I attended a Mac developer conference recently and overall had a great
experience. I had the opportunity to meet and get to know many great
developers while learning a few things too. Unfortunately, I left with a bit
of a bad taste in my mouth. This feeling I attribute to a lack of conduct
standards, and a failure by many of us to understand the changes in the
industry that have been occurring, like it or not, over the years.

Here is what happened. I sat down to listen to a talk that I could tell by the
title of the talk, was going to be inappropriate. I thought to myself, I’m at
a respectful Mac conference, the organizer is walking around in a suit and
conducting himself very professionally, I’m sure it will be ok. This was, in
fact, a poor assumption. The speaker prefaced his talk by basically stating
there was a little substance, but that most of the topics were being presented
simply because of the sexual or otherwise inappropriate jokes that could be
formed from the topics. For instance, jokes that can be made about
“autoreleasing”. I’ll let you think about that for a second and you basically
understand how this went. About ten minutes in, I was thoroughly disappointed
in the immaturity and inappropriateness and walked out of the room. As others
informed me later, it did not get any better. There were tidbits of
information weaved in, but the overarching theme remained the same.

Sadly, this was not the only offensive point in the week. The highly respected
keynote speaker managed to weave in a reference to a female celebrity’s tits
and ass in his discussion, which I found awfully distasteful.

Now, I know that being one of the handful of women in attendance at the
conference, I am in a serious minority in terms of the way I experience and
react to things such as this. I also know that it’s quite possible that others
would not be offended as they may have the same, in my opinion immature, sense
of humor. Yet, in discussing with others, including members of my team, I
found that I was not alone in finding these references uncomfortable.

Why is it that an inappropriate talk would even be permitted on a stage at any
respectable conference? How does this in any way further the advancement of
the software industry at large, and the Mac community especially? In my
opinion, it sets us back quite a bit. During one of the much more informative
and respectable talks of the week, the topic of diversity was brought up. The
speaker pointed out the fact that the Mac community is full of mostly men from
an educated and higher income background. The context was in discussion of how
we tend to gravitate towards like minded people. And in fact, it’s impossible
to argue that this is a truly diverse field by any means because women and
minorities are grossly underrepresented as I’m sure you know.

However, what this experience and other similar encounters I have had in the
last three years as a Mac developer have started to suggest is, maybe the Mac
community doesn’t want people like me to be comfortable? Perhaps they would
rather keep this a boy’s club forever, and it’s simply irritating when people
like me disrupt that.

Wow, does that thought scare me. Coming from a different industry where
diversity is praised and encouraged, could it be that software developers want
the exact opposite?
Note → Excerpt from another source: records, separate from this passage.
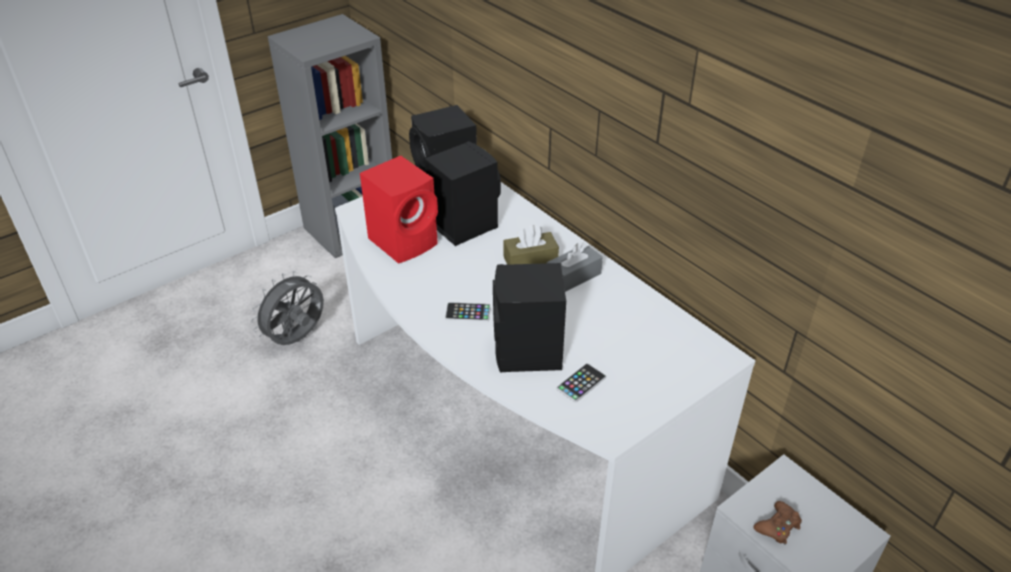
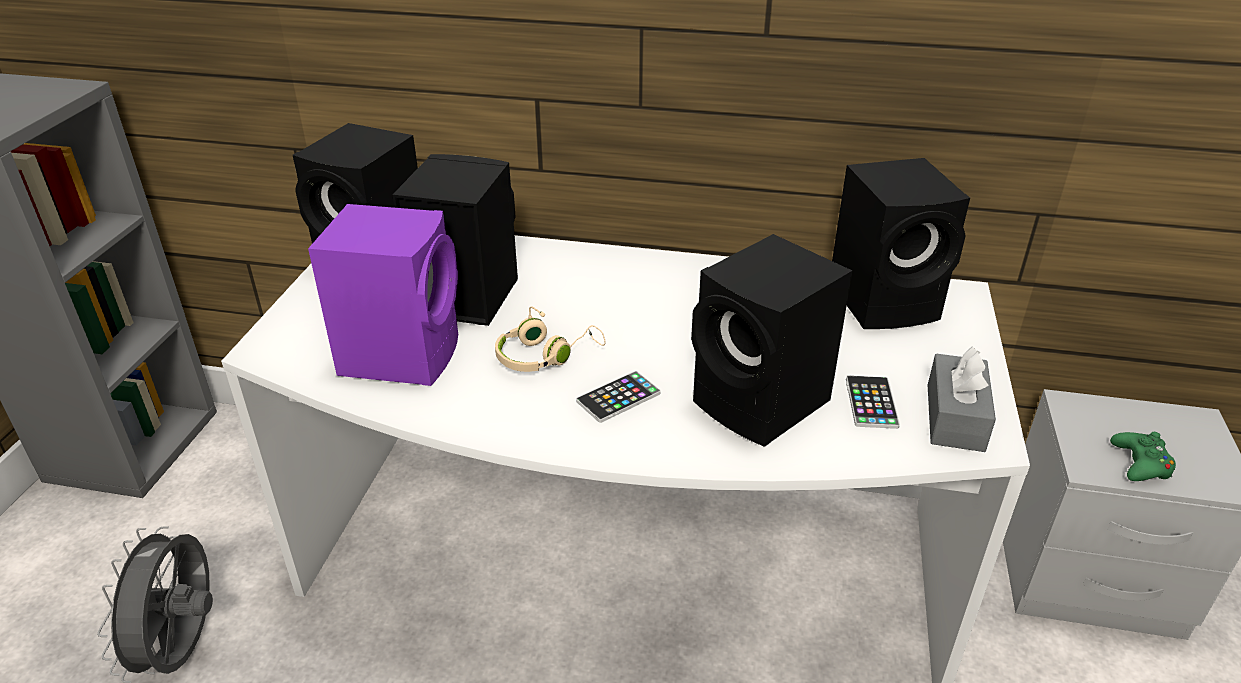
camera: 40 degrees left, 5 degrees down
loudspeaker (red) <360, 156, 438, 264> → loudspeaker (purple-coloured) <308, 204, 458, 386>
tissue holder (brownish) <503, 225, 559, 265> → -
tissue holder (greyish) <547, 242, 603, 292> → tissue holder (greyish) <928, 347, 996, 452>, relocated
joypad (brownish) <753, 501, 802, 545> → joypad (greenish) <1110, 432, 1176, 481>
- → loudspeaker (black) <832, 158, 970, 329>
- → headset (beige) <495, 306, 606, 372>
Clearly not all of us. But, perhaps some of the organizers
of this particular conference gravitate toward that mindset.

The Mac development community has changed a lot over the years. There are new
iOS consulting companies popping up all the time. Macs are in more homes than
ever before in history. Mac developers are hiring business partners, even
donning suits sometimes, and prancing into major corporations to work on
exciting applications. It’s a new world, folks. And as a result, there will
likely be growing pains.

All I ask is this…

First, if you are in a position where you can control the conduct and
standards at a software event that is intended to be in any way professional,
you are therefore obligated to do so. Or at least warn people who may be
attending otherwise, so we may steer clear.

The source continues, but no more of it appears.